[Electronics source listings]
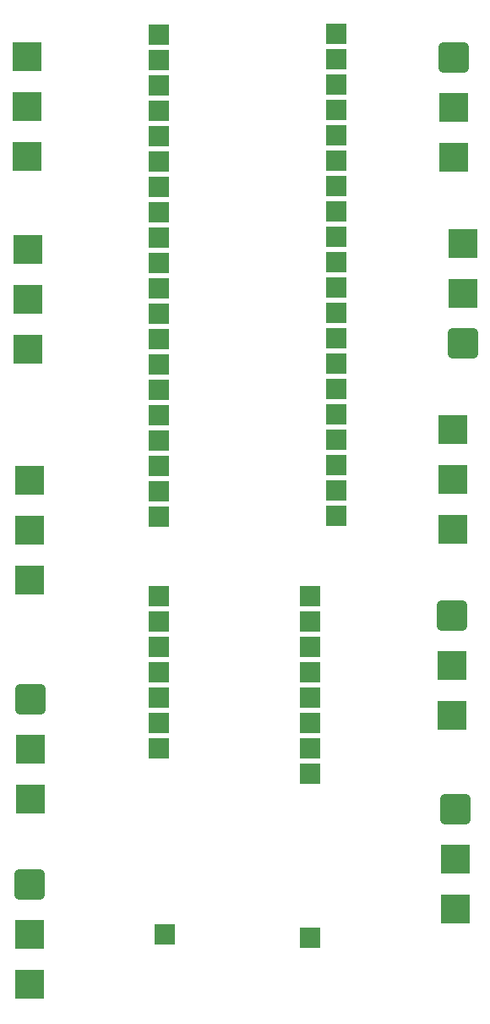
<source format=gbr>
%TF.GenerationSoftware,KiCad,Pcbnew,7.0.7*%
%TF.CreationDate,2023-09-27T09:45:00-05:00*%
%TF.ProjectId,PCB,5043422e-6b69-4636-9164-5f7063625858,rev?*%
%TF.SameCoordinates,Original*%
%TF.FileFunction,Soldermask,Top*%
%TF.FilePolarity,Negative*%
%FSLAX46Y46*%
G04 Gerber Fmt 4.6, Leading zero omitted, Abs format (unit mm)*
G04 Created by KiCad (PCBNEW 7.0.7) date 2023-09-27 09:45:00*
%MOMM*%
%LPD*%
G01*
G04 APERTURE LIST*
G04 Aperture macros list*
%AMRoundRect*
0 Rectangle with rounded corners*
0 $1 Rounding radius*
0 $2 $3 $4 $5 $6 $7 $8 $9 X,Y pos of 4 corners*
0 Add a 4 corners polygon primitive as box body*
4,1,4,$2,$3,$4,$5,$6,$7,$8,$9,$2,$3,0*
0 Add four circle primitives for the rounded corners*
1,1,$1+$1,$2,$3*
1,1,$1+$1,$4,$5*
1,1,$1+$1,$6,$7*
1,1,$1+$1,$8,$9*
0 Add four rect primitives between the rounded corners*
20,1,$1+$1,$2,$3,$4,$5,0*
20,1,$1+$1,$4,$5,$6,$7,0*
20,1,$1+$1,$6,$7,$8,$9,0*
20,1,$1+$1,$8,$9,$2,$3,0*%
G04 Aperture macros list end*
%ADD10R,2.000000X2.000000*%
%ADD11R,3.000000X3.000000*%
%ADD12RoundRect,0.375000X-1.125000X1.125000X-1.125000X-1.125000X1.125000X-1.125000X1.125000X1.125000X0*%
%ADD13RoundRect,0.375000X1.125000X-1.125000X1.125000X1.125000X-1.125000X1.125000X-1.125000X-1.125000X0*%
G04 APERTURE END LIST*
D10*
%TO.C,J15*%
X103124000Y-140919200D03*
%TD*%
D11*
%TO.C,J7*%
X89244300Y-53013600D03*
X89244300Y-58013600D03*
X89244300Y-63013600D03*
%TD*%
%TO.C,J3*%
X89385400Y-72296000D03*
X89385400Y-77296000D03*
X89385400Y-82296000D03*
%TD*%
D10*
%TO.C,J8*%
X102489400Y-107046000D03*
X102489400Y-109586000D03*
X102489400Y-112126000D03*
X102489400Y-114666000D03*
X102489400Y-117206000D03*
X102489400Y-119746000D03*
X102489400Y-122286000D03*
%TD*%
D12*
%TO.C,J14*%
X132170300Y-128357600D03*
D11*
X132170300Y-133357600D03*
X132170300Y-138357600D03*
%TD*%
%TO.C,J11*%
X89537800Y-95410000D03*
X89537800Y-100410000D03*
X89537800Y-105410000D03*
%TD*%
D10*
%TO.C,J9*%
X117652800Y-124815600D03*
X117652800Y-122275600D03*
X117652800Y-119735600D03*
X117652800Y-117195600D03*
X117652800Y-114655600D03*
X117652800Y-112115600D03*
X117652800Y-109575600D03*
X117652800Y-107035600D03*
%TD*%
D12*
%TO.C,J12*%
X89520000Y-135920000D03*
D11*
X89520000Y-140920000D03*
X89520000Y-145920000D03*
%TD*%
D10*
%TO.C,J2*%
X120243600Y-99009200D03*
X120243600Y-96469200D03*
X120243600Y-93929200D03*
X120243600Y-91389200D03*
X120243600Y-88849200D03*
X120243600Y-86309200D03*
X120243600Y-83769200D03*
X120243600Y-81229200D03*
X120243600Y-78689200D03*
X120243600Y-76149200D03*
X120243600Y-73609200D03*
X120243600Y-71069200D03*
X120243600Y-68529200D03*
X120243600Y-65989200D03*
X120243600Y-63449200D03*
X120243600Y-60909200D03*
X120243600Y-58369200D03*
X120243600Y-55829200D03*
X120243600Y-53289200D03*
X120243600Y-50749200D03*
%TD*%
D13*
%TO.C,J6*%
X132994400Y-81686400D03*
D11*
X132994400Y-76686400D03*
X132994400Y-71686400D03*
%TD*%
D12*
%TO.C,J4*%
X89599900Y-117326400D03*
D11*
X89599900Y-122326400D03*
X89599900Y-127326400D03*
%TD*%
D10*
%TO.C,J1*%
X102463600Y-50825400D03*
X102463600Y-53365400D03*
X102463600Y-55905400D03*
X102463600Y-58445400D03*
X102463600Y-60985400D03*
X102463600Y-63525400D03*
X102463600Y-66065400D03*
X102463600Y-68605400D03*
X102463600Y-71145400D03*
X102463600Y-73685400D03*
X102463600Y-76225400D03*
X102463600Y-78765400D03*
X102463600Y-81305400D03*
X102463600Y-83845400D03*
X102463600Y-86385400D03*
X102463600Y-88925400D03*
X102463600Y-91465400D03*
X102463600Y-94005400D03*
X102463600Y-96545400D03*
X102463600Y-99085400D03*
%TD*%
D12*
%TO.C,J10*%
X132029200Y-53093600D03*
D11*
X132029200Y-58093600D03*
X132029200Y-63093600D03*
%TD*%
D10*
%TO.C,J16*%
X117652800Y-141224000D03*
%TD*%
D11*
%TO.C,J5*%
X131967100Y-90330000D03*
X131967100Y-95330000D03*
X131967100Y-100330000D03*
%TD*%
D12*
%TO.C,J13*%
X131865500Y-108973600D03*
D11*
X131865500Y-113973600D03*
X131865500Y-118973600D03*
%TD*%
M02*

</source>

**Work order:** Your copy must hold every record above in its exact wording and must hold no pictures.

**Exercise answer:**
<source format=gbr>
%TF.GenerationSoftware,KiCad,Pcbnew,7.0.7*%
%TF.CreationDate,2023-09-27T09:45:00-05:00*%
%TF.ProjectId,PCB,5043422e-6b69-4636-9164-5f7063625858,rev?*%
%TF.SameCoordinates,Original*%
%TF.FileFunction,Soldermask,Top*%
%TF.FilePolarity,Negative*%
%FSLAX46Y46*%
G04 Gerber Fmt 4.6, Leading zero omitted, Abs format (unit mm)*
G04 Created by KiCad (PCBNEW 7.0.7) date 2023-09-27 09:45:00*
%MOMM*%
%LPD*%
G01*
G04 APERTURE LIST*
G04 Aperture macros list*
%AMRoundRect*
0 Rectangle with rounded corners*
0 $1 Rounding radius*
0 $2 $3 $4 $5 $6 $7 $8 $9 X,Y pos of 4 corners*
0 Add a 4 corners polygon primitive as box body*
4,1,4,$2,$3,$4,$5,$6,$7,$8,$9,$2,$3,0*
0 Add four circle primitives for the rounded corners*
1,1,$1+$1,$2,$3*
1,1,$1+$1,$4,$5*
1,1,$1+$1,$6,$7*
1,1,$1+$1,$8,$9*
0 Add four rect primitives between the rounded corners*
20,1,$1+$1,$2,$3,$4,$5,0*
20,1,$1+$1,$4,$5,$6,$7,0*
20,1,$1+$1,$6,$7,$8,$9,0*
20,1,$1+$1,$8,$9,$2,$3,0*%
G04 Aperture macros list end*
%ADD10R,2.000000X2.000000*%
%ADD11R,3.000000X3.000000*%
%ADD12RoundRect,0.375000X-1.125000X1.125000X-1.125000X-1.125000X1.125000X-1.125000X1.125000X1.125000X0*%
%ADD13RoundRect,0.375000X1.125000X-1.125000X1.125000X1.125000X-1.125000X1.125000X-1.125000X-1.125000X0*%
G04 APERTURE END LIST*
D10*
%TO.C,J15*%
X103124000Y-140919200D03*
%TD*%
D11*
%TO.C,J7*%
X89244300Y-53013600D03*
X89244300Y-58013600D03*
X89244300Y-63013600D03*
%TD*%
%TO.C,J3*%
X89385400Y-72296000D03*
X89385400Y-77296000D03*
X89385400Y-82296000D03*
%TD*%
D10*
%TO.C,J8*%
X102489400Y-107046000D03*
X102489400Y-109586000D03*
X102489400Y-112126000D03*
X102489400Y-114666000D03*
X102489400Y-117206000D03*
X102489400Y-119746000D03*
X102489400Y-122286000D03*
%TD*%
D12*
%TO.C,J14*%
X132170300Y-128357600D03*
D11*
X132170300Y-133357600D03*
X132170300Y-138357600D03*
%TD*%
%TO.C,J11*%
X89537800Y-95410000D03*
X89537800Y-100410000D03*
X89537800Y-105410000D03*
%TD*%
D10*
%TO.C,J9*%
X117652800Y-124815600D03*
X117652800Y-122275600D03*
X117652800Y-119735600D03*
X117652800Y-117195600D03*
X117652800Y-114655600D03*
X117652800Y-112115600D03*
X117652800Y-109575600D03*
X117652800Y-107035600D03*
%TD*%
D12*
%TO.C,J12*%
X89520000Y-135920000D03*
D11*
X89520000Y-140920000D03*
X89520000Y-145920000D03*
%TD*%
D10*
%TO.C,J2*%
X120243600Y-99009200D03*
X120243600Y-96469200D03*
X120243600Y-93929200D03*
X120243600Y-91389200D03*
X120243600Y-88849200D03*
X120243600Y-86309200D03*
X120243600Y-83769200D03*
X120243600Y-81229200D03*
X120243600Y-78689200D03*
X120243600Y-76149200D03*
X120243600Y-73609200D03*
X120243600Y-71069200D03*
X120243600Y-68529200D03*
X120243600Y-65989200D03*
X120243600Y-63449200D03*
X120243600Y-60909200D03*
X120243600Y-58369200D03*
X120243600Y-55829200D03*
X120243600Y-53289200D03*
X120243600Y-50749200D03*
%TD*%
D13*
%TO.C,J6*%
X132994400Y-81686400D03*
D11*
X132994400Y-76686400D03*
X132994400Y-71686400D03*
%TD*%
D12*
%TO.C,J4*%
X89599900Y-117326400D03*
D11*
X89599900Y-122326400D03*
X89599900Y-127326400D03*
%TD*%
D10*
%TO.C,J1*%
X102463600Y-50825400D03*
X102463600Y-53365400D03*
X102463600Y-55905400D03*
X102463600Y-58445400D03*
X102463600Y-60985400D03*
X102463600Y-63525400D03*
X102463600Y-66065400D03*
X102463600Y-68605400D03*
X102463600Y-71145400D03*
X102463600Y-73685400D03*
X102463600Y-76225400D03*
X102463600Y-78765400D03*
X102463600Y-81305400D03*
X102463600Y-83845400D03*
X102463600Y-86385400D03*
X102463600Y-88925400D03*
X102463600Y-91465400D03*
X102463600Y-94005400D03*
X102463600Y-96545400D03*
X102463600Y-99085400D03*
%TD*%
D12*
%TO.C,J10*%
X132029200Y-53093600D03*
D11*
X132029200Y-58093600D03*
X132029200Y-63093600D03*
%TD*%
D10*
%TO.C,J16*%
X117652800Y-141224000D03*
%TD*%
D11*
%TO.C,J5*%
X131967100Y-90330000D03*
X131967100Y-95330000D03*
X131967100Y-100330000D03*
%TD*%
D12*
%TO.C,J13*%
X131865500Y-108973600D03*
D11*
X131865500Y-113973600D03*
X131865500Y-118973600D03*
%TD*%
M02*

</source>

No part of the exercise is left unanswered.